What lines of the data hold the string "process"? Pull each one out.

(Transcribed page contents)
══════════════════════════════
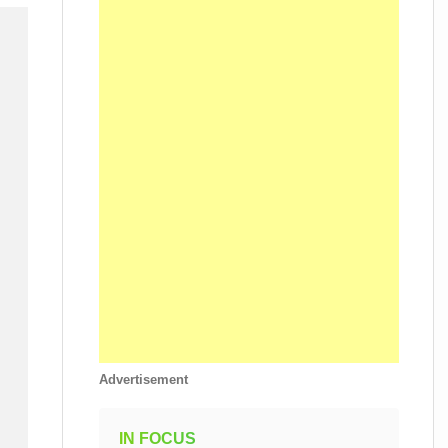
Advertisement
IN FOCUS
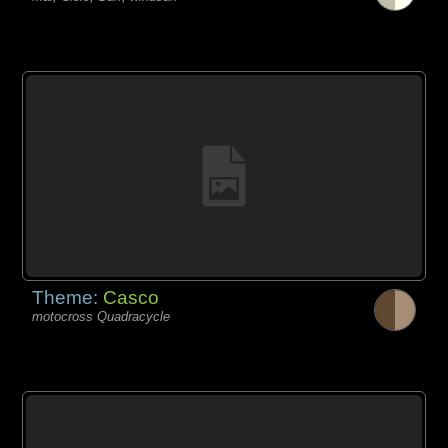
Theme:
Casco
motocross Quadracycle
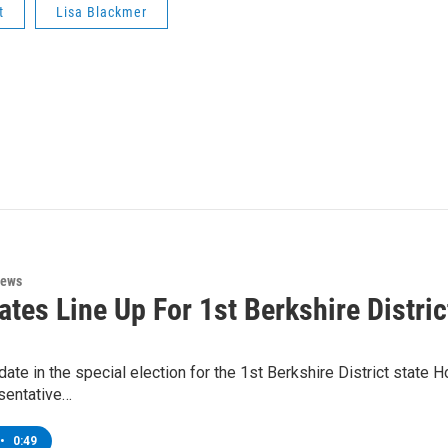
t
Lisa Blackmer
News
tes Line Up For 1st Berkshire Distric
ate in the special election for the 1st Berkshire District state
sentative…
•
0:49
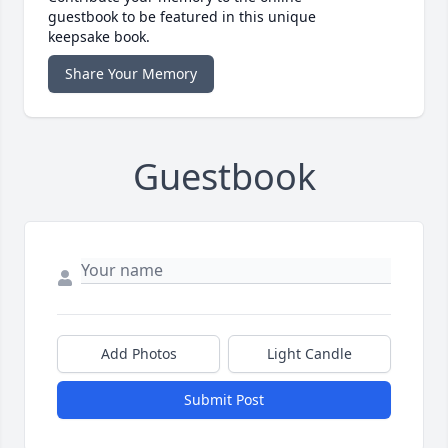
guestbook to be featured in this unique
keepsake book.
Share Your Memory
Guestbook
Add Photos
Light Candle
Submit Post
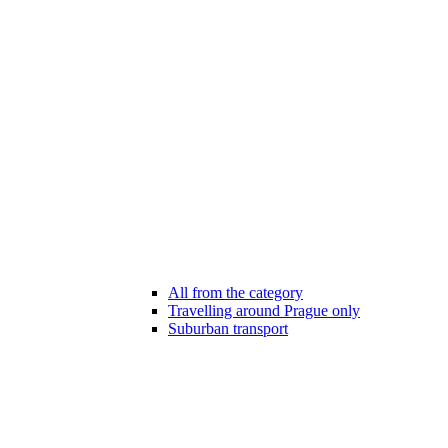
All from the category
Travelling around Prague only
Suburban transport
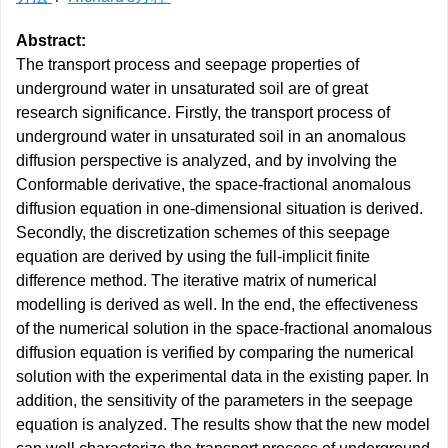
Abstract:
The transport process and seepage properties of
underground water in unsaturated soil are of great
research significance. Firstly, the transport process of
underground water in unsaturated soil in an anomalous
diffusion perspective is analyzed, and by involving the
Conformable derivative, the space-fractional anomalous
diffusion equation in one-dimensional situation is derived.
Secondly, the discretization schemes of this seepage
equation are derived by using the full-implicit finite
difference method. The iterative matrix of numerical
modelling is derived as well. In the end, the effectiveness
of the numerical solution in the space-fractional anomalous
diffusion equation is verified by comparing the numerical
solution with the experimental data in the existing paper. In
addition, the sensitivity of the parameters in the seepage
equation is analyzed. The results show that the new model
══════════════════════════════
**REPLY**
The transport process and seepage properties of
research significance. Firstly, the transport process of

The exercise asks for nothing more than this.